The virus is out of control in the south Asian nation, with a three-day rolling average of 112,000 cases per day and concerns the surge will soon worsen. It's so bad that Kiwis officials believe people are getting infected while travelling to the airport, after they have had their pre-departure test.
"We have never previously suspended travel to New Zealand citizens and residents," Ardern said. "That's why I do want to ensure you this is not a permanent arrangement, but rather a temporary measure until we are able to better understand and manage the current situation we are facing."
She said that while the cases from India - 17 reported on just Thursday alone - prompted the new measure, the Government was looking at how to manage arrivals from high-risk countries generally.
"This is not a country-specific risk assessment, but, of course, a risk assessment generally to ensure that we better manage the number of cases that are coming in from those countries that are experiencing a surge."
The Prime Minister didn't rule out extending the suspension, but said it couldn't put in place a long-term ban.
"It is not our intention that this be a long-term tool because that simply would not be, for a long period of time, that is just not something we are able to do to our citizens."
The Government isn't looking at suspending arrivals from other countries because there aren't the same number of cases coming into New Zealand from them.
Michael Plank, a maths professor at the University of Canterbury, pointed out the difference in a Twitter post on Thursday night.

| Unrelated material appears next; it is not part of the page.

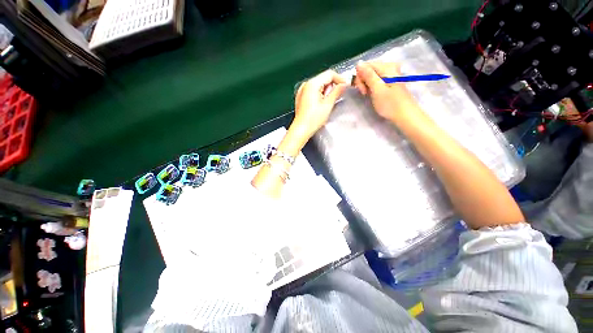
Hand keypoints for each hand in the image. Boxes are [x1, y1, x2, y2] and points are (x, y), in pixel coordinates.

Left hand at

"The percentage of arrivals from the UK and United States testing positive in MIQ was mostly 1-2 percent around New Year (UK has since declined). The percentage of arrivals from India testing positive had been around 2-5 percent but has shot up towards 10 percent in recent weeks."
In a piece for The Spinoff, law expert Andrew Geddis explained the question has to be whether the limit on the right of New Zealanders to enter Aotearoa is "demonstrably justified".
While assessing that can be "notoriously tricky and subject to all sorts of argument", Geddis said the 'yes' perspective is supported by the fact the restriction is temporary and follows a jump in people from India arriving with COVID. However, the 'no' argument is bolstered by the fact this is a "total abrogation of the right" and New Zealand has faced influxes of infected people before.
"The fact the government is now prepared to face the potential emotional backlash involved in turning citizens away from the country's border suggests to me that matters may really be turning pretty dire, and so a temporary removal of the right to enter is justified."
COVID Response Minister Chris Hipkins told The AM Show on Friday morning that the suspension was justified due to the spike in positive cases coming from India. He said it couldn't be done on a permanent or ongoing basis.
"This is a temporary restriction and it is important to note it is a temporary restriction. It is not a decision that we took lightly."
Michael Bott, a human rights lawyer, told RNZ he would argue the suspension was legal as nations have to be flexible in responding to events that threaten their people's lives.
"It is quite understandable that in those sorts of situations... then there is a necessity to deviate from fundamental rights as long as, for example, it is demonstrably necessary to achieve a purpose which is arguably the life and wellbeing of the nation and its citizens. It is also only a temporary measure so it is proportional to a risk."